Ideas on nice caps for heater supply?
 
Sep 11, 2009 at 2:03 PM Post #5 of 48
If you haven't already, you should take a read thru the two sticky threads in the Headphone Amps forum regarding fixing/rebuilding Singlepower amps and getting rid of some of the safety concerns.
 
Sep 11, 2009 at 6:27 PM Post #6 of 48
Well if it's really 6.3V @ 3A, that's still over spec of the 6BX7 tubes
frown.gif


Perhaps it's a good idea to run 2 different heater supplies. as there's another 5V secondary
smily_headphones1.gif
I can run the two high-powered tubes off the 6.3V and the driver off the 5V.

The arrangement looks there is another diode after the bridge to drop more voltage.

For the 6.3V secondary, I'm thinking this (FES16DT diodes)
6.3V * 1.414 = 8.9 - 1.5V (0.75 *2 forward voltage drop) = 7.4V - 0.75V (another diode drop) = 6.65V looks healthy enough.

For the 5V secondary, I'm thinking this
5.0V * 1.414 = 7.07
This leaves very little for rectifier voltage drop, back to MBR360, at the expected current - 0.6A - 1.5A if I stick a 6BX7 in there, they show between 0.4-0.5V drop. That'll work to get it down to around 6.3V
smily_headphones1.gif
Since I'm expecting a TINY little bit higher voltage output off that 5V as it won't be at full load, we might be safe.
 
Sep 11, 2009 at 10:50 PM Post #9 of 48
Those filaments will give you a bit higher voltage. I have a similar transformer and with 120v ac input the unloaded voltage is 7.2vac . I don't remember if the voltage in the US is 120 or 115 though. My guess is that with 115vac input you'll get around 6.8 vac. So after rectification you'll get around 8 unloaded so you'll probably be too high. Your idea of using the 5v winding for the input tube would probably work well. The unloaded voltage of that winding is around 5.4 so you'll get around 6 loaded which is pretty good.

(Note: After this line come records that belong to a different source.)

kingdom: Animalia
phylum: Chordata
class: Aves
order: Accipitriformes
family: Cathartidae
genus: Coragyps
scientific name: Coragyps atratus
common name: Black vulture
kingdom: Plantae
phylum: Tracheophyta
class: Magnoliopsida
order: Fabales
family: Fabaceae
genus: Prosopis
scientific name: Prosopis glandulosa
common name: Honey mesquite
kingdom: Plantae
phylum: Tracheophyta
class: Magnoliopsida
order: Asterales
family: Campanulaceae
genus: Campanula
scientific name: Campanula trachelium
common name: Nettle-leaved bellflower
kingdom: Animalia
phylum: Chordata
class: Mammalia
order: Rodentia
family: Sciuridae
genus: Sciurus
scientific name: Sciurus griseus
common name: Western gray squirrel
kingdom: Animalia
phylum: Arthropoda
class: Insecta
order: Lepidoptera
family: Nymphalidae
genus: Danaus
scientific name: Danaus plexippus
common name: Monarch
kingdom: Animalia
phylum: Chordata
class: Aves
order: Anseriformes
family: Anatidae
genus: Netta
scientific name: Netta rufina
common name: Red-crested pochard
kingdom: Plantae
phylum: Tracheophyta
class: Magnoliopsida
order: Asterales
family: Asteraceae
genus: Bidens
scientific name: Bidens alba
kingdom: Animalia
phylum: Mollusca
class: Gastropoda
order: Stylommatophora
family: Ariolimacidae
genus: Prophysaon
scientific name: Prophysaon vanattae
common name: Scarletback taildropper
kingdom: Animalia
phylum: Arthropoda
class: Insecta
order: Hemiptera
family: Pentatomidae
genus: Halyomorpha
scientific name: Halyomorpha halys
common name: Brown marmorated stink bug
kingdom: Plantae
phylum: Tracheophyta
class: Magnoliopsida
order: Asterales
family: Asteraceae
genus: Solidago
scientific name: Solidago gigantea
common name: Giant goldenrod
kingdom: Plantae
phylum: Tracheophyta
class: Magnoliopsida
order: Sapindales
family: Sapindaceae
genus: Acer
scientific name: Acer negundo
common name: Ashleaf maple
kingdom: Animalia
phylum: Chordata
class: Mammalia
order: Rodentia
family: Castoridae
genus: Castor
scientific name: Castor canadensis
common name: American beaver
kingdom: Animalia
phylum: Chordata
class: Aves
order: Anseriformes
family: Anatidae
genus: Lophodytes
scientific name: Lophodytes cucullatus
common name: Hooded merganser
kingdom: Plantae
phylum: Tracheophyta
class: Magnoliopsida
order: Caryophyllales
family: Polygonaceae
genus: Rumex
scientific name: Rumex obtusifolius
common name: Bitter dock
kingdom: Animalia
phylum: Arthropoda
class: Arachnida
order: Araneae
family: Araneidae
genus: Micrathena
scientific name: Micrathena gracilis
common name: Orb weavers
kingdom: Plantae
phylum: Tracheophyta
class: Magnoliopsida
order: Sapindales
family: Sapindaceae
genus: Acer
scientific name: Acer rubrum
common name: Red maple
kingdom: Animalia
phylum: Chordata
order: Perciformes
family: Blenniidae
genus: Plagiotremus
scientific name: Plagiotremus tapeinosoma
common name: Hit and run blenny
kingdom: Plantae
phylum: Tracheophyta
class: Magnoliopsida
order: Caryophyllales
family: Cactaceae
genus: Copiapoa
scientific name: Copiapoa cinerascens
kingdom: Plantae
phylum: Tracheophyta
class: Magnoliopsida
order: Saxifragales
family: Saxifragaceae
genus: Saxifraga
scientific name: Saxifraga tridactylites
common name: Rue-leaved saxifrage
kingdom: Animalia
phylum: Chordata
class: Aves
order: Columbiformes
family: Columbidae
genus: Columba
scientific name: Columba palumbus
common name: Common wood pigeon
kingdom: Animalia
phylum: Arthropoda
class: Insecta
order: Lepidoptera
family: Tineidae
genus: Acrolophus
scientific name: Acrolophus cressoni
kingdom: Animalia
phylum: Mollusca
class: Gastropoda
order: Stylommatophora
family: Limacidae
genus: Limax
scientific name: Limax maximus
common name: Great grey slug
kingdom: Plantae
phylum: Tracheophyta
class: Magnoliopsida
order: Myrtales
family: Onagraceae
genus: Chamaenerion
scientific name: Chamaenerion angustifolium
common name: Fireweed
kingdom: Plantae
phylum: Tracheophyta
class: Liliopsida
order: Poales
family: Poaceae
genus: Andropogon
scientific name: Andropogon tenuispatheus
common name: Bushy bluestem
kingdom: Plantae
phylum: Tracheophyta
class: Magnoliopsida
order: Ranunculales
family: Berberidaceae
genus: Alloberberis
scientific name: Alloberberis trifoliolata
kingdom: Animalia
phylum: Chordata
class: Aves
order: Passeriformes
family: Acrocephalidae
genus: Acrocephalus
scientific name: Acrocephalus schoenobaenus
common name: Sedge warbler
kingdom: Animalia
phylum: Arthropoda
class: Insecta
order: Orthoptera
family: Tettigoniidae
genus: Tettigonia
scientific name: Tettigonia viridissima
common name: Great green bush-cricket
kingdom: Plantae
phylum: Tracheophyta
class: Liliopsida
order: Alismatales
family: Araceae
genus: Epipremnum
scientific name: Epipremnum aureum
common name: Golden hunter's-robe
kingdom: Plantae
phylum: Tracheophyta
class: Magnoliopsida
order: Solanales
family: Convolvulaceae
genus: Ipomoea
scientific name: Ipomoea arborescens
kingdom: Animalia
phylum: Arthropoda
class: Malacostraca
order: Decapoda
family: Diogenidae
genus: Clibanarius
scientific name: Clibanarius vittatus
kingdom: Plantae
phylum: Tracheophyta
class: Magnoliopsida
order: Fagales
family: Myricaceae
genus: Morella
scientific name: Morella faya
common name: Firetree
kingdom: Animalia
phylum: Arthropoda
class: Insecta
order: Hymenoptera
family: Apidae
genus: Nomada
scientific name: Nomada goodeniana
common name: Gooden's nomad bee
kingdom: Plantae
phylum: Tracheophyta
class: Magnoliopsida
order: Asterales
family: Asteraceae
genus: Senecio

You could also use AC to heat the output tubes from the 6.3 winding and take DC for the input tube from the 5v winding. That way the current from the 6.3 winding will be enough.
 
Sep 12, 2009 at 12:43 PM Post #13 of 48
Having said there's nothing dangerous, just look at the power socket: totally uninsulated and he compounds it by running the mains line all the way across the bottom of the box to the front panel. I would start from scratch on this; it's amazing it even does anything apart from electrocute people's cats...
 
Sep 12, 2009 at 8:41 PM Post #14 of 48
Quote:

Originally Posted by bidoux /img/forum/go_quote.gif
Why did you buy a dangerous piece of crap ?


I think some people forget that not all Singlepower amplifiers were crap.
rolleyes.gif
The later ones yes, the earlier ones, no.
 
Sep 12, 2009 at 8:52 PM Post #15 of 48
Quote:

Originally Posted by skyline889 /img/forum/go_quote.gif
I think some people forget that not all Singlepower amplifiers were crap.
rolleyes.gif
The later ones yes, the earlier ones, no.



I want to see internal pictures of these non-crap ones.